Panelists debate what will come next for Iraq

Four distinguished scholars discussed issues pertaining to post-war Iraq at a forum Tuesday night.

James B. Duke Professor of Law and Political Science Donald Horowitz, James B. Duke Professor of Political Science Robert Keohane, Associate Research Professor of Religion Ebrahim Moosa and Professor of History John Richards each spoke briefly, then answered questions from an audience of about 60 people.

The panelists stressed different dimensions of post-war Iraq, while refraining from any significant disagreement. They were unanimous in questioning President George W. Bush's stated reasons for war and in asserting the complexity of resuscitating Iraq and maintaining a lasting peace.

Richards, an expert in South Asian studies, spoke first about the recent U.S.-led reconstruction effort in Afghanistan after the fall of the Taliban government.

The United States and its allies have done well by ensuring the survival of the Hamid Karzai government through military guarantees and monetary contributions but remaining somewhat distanced, Richards said. In the process of nation-building, he added, it is critical to establish credible institutions run by native people.

"If you intervene too visibly... the regime is deeply resented by the people of the society that you're dealing with," Richards said. "It's a delicate balancing act that somehow has worked."

Moosa, the next speaker, presented a worrisome picture of hidden U.S. motives for waging war in Iraq and an unhappy future for the Middle East.

He reasoned that the war was a form of revenge for the Sept. 11, 2001, terrorist attacks and was motivated in part by the "Puritan absolutism" of Bush and British prime minister Tony Blair.

The results of the U.S. "occupation" of Iraq, Moosa said, could be dire.

He said destabilization of the region is possible - though not in the direction of increasing democracy, but of increasing totalitarianism, as fear will prevent people of the Middle East from raising crucial questions.

He also said terrorism would not necessarily cease, but that the justification for such attacks might change.

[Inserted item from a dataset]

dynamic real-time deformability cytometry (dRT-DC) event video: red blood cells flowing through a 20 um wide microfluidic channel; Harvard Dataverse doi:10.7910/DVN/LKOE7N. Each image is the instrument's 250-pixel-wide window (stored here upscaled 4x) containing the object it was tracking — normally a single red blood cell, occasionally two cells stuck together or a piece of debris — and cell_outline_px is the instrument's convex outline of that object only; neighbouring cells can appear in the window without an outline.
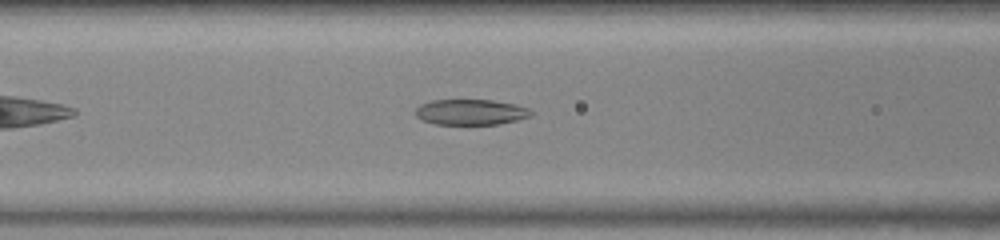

"I think the language of 'terrorism' is going to go out, and it's going to be replaced with 'resistance' and 'liberation from American power,'" he said.

Keohane followed Moosa's remarks with a discussion of power, legitimacy, Iraq's transition to a new government and the future of multilateral institutions in light of the well-publicized rift between the United States and the United Nations on Iraq policy.

"The war was essentially about power, not about getting rid of weapons of mass destruction or tyranny, but imposing power in the region and restructuring the Middle East," Keohane said.

He said the war was illegitimate by the standards of international law, though he added that it was possible for an act of aggression to gain legitimacy after the fact. To accomplish this feat, he said, the United States will need to credibly find weapons of mass destruction, effectively rebuild Iraq and its infrastructure, administer the country effectively over a substantial period of time, create a valid Iraqi political process and show better results in the Middle East.

Keohane also advocated U.N. participation in transitioning to Iraqi self-rule, warning that the organization may return to its irrelevance of the Cold War period.

Horowitz outlined the major features of Iraqi geodemography, stressing that the nature of domestic politics in the country will influence how democratic institutions develop and eventually whether reconstruction works.

"Iraq is a more complicated place than the press reports it is," he said. Along with a concentration of ethnic Kurds in the north and Shiite Muslims in the south, he said there are a number of other ethnicities and that the groups are more dispersed than most Americans think.

"It's a very badly fragmented polity," he said. "There's a huge divergence in the preferences of all the actors."